Une copie de son certificat médical pour son test PCR positif indiquait que le test avait été effectué à 13 h 05 le 16 décembre et que le résultat positif avait été renvoyé à 8 h 19 le même jour. Dans un affidavit remis à un tribunal australien, il a déclaré: « Le 16 décembre 2021, j’ai été testé et diagnostiqué avec le SRAS-CoV-2 (COVID). » On ne sait pas exactement quand il a appris son prétendu test positif.

La Première ministre serbe, Ana Brnabic, a déclaré cette semaine que si M. Djokovic avait su qu’il était positif pour le coronavirus avant d’assister à la cérémonie de remise des prix le 17 décembre, il aurait « clairement enfreint les règles » en Serbie.

Mais plus d’informations étaient nécessaires, a-t-elle ajouté, déclarant: « Je ne sais pas quand il a reçu le résultat du test, quand il l’a lu. »

Lorsqu’on lui a demandé ce qui se passerait s’il s’avérait que M. Djokovic avait enfreint les règles de quarantaine, elle a déclaré que le gouvernement serbe « s’en occuperait ».

Dans sa déclaration, M. Djokovic a également posé des questions sur la déclaration qu’il a faite sur ses documents de visa qu’il n’avait voyagé dans aucun autre pays au cours des 14 jours précédant son arrivée en Australie. La paperasse met en garde contre de graves sanctions en cas de fausses réponses à la question.

Sa déclaration avait semblé être contredite par des publications sur les réseaux sociaux le montrant voyageant entre l’Espagne et la Serbie. Mercredi, il a déclaré que son agent avait commis une « erreur administrative en cochant la mauvaise case ».

« C’était une erreur humaine et certainement pas délibérée », a-t-il déclaré, ajoutant que son équipe mercredi avait « fourni des informations supplémentaires au gouvernement australien pour clarifier la question ».

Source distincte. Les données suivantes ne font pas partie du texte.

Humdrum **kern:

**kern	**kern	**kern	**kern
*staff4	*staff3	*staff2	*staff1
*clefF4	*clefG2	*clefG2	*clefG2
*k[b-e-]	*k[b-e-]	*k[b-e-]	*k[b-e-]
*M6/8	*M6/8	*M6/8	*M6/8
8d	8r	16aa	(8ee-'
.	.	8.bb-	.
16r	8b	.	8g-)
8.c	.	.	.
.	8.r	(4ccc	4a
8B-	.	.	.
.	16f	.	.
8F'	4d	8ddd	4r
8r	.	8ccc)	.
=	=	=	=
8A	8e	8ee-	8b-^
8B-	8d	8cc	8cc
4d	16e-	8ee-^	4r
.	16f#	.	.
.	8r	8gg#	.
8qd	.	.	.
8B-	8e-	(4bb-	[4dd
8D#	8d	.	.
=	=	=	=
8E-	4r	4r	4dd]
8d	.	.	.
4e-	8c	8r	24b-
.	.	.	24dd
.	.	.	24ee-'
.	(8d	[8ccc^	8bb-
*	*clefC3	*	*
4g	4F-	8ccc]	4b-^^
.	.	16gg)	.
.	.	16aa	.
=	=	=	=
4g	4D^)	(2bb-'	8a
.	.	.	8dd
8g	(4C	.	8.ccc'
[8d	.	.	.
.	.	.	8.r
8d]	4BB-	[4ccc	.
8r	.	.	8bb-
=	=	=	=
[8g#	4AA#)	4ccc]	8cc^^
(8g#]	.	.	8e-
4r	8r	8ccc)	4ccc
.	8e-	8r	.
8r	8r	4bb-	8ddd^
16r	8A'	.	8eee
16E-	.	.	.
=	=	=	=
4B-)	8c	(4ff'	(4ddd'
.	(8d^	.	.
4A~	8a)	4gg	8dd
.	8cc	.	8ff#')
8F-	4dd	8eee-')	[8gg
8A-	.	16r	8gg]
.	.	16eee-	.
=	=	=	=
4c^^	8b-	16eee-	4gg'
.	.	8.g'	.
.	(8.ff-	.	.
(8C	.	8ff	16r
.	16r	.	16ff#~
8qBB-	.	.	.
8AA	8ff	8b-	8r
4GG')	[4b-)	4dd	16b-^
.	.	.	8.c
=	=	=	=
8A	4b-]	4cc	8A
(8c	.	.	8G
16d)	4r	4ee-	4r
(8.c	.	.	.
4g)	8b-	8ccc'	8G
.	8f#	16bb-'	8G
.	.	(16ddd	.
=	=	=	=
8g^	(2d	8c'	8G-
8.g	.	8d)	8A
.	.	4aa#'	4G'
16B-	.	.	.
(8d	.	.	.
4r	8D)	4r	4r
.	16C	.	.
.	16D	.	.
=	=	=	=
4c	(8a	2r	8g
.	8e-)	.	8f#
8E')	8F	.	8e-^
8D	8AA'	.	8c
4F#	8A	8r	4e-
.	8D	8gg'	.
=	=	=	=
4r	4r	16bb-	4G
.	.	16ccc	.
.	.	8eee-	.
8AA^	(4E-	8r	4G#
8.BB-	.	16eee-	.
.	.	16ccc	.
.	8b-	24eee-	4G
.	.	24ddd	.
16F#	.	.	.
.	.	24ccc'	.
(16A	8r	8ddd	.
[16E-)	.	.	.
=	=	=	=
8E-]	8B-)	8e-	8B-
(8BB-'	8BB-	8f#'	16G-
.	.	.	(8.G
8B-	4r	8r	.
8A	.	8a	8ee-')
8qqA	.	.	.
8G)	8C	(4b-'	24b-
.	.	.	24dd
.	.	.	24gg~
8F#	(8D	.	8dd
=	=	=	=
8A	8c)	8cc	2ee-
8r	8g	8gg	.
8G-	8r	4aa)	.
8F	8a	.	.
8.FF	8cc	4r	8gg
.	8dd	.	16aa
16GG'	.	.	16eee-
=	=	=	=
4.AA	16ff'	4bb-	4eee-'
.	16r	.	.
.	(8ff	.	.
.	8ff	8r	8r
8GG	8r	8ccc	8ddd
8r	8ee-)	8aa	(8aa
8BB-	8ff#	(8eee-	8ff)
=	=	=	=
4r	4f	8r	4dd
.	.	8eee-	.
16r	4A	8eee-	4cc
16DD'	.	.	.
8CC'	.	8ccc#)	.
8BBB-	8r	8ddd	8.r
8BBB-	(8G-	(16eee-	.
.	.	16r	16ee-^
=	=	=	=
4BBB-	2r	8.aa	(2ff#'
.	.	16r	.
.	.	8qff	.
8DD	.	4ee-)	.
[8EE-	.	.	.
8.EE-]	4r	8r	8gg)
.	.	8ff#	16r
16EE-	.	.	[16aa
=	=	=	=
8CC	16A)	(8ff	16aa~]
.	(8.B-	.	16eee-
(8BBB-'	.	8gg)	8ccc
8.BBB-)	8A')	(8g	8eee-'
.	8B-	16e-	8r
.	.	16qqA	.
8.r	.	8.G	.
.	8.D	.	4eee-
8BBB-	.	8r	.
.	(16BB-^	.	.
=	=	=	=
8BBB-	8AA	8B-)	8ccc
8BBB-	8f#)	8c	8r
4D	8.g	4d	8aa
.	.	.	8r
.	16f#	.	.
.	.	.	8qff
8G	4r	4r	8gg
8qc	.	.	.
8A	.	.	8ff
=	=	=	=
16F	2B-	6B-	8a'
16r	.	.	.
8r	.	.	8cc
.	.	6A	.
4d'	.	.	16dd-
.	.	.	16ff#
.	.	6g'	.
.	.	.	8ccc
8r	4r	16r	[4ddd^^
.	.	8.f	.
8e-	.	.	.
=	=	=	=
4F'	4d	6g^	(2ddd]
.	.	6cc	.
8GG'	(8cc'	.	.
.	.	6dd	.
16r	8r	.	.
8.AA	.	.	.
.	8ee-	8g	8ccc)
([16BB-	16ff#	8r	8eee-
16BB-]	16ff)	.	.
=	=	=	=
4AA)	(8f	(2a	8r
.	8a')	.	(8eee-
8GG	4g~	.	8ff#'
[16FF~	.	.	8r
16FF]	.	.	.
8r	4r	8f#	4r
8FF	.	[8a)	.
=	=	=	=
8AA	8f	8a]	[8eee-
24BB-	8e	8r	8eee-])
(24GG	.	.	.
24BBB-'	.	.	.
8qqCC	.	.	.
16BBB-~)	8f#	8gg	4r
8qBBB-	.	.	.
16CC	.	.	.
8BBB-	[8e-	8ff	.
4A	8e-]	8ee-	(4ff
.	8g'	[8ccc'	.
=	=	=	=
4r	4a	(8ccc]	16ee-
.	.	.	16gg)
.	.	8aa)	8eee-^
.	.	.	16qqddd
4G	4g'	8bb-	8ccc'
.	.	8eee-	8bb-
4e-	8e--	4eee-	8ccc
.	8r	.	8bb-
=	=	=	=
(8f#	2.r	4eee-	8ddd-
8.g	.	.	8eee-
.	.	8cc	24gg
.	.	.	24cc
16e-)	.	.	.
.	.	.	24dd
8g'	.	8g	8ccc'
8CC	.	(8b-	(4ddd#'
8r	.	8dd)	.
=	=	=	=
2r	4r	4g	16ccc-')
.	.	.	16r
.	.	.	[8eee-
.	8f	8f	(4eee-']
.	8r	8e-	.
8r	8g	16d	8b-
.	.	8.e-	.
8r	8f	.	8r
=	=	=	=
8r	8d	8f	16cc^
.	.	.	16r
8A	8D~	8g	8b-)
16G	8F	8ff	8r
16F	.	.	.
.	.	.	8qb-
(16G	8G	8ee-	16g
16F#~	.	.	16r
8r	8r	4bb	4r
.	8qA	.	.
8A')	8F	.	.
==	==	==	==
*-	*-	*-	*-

Cela signifie qu’il est peu probable que la saga soit résolue rapidement, le ministre de l’Immigration, Alex Hawke, indiquant qu’il avait besoin de plus de temps pour examiner les nouvelles informations avant de décider d’annuler à nouveau le visa de M. Djokovic.

Un porte-parole de M. Hawke a déclaré que les avocats de M. Djokovic avaient fait « de longues observations supplémentaires et des pièces justificatives jugées pertinentes pour l’éventuelle annulation du visa de M. Djokovic ».

« Naturellement, cela affectera le délai d’une décision », a-t-il ajouté.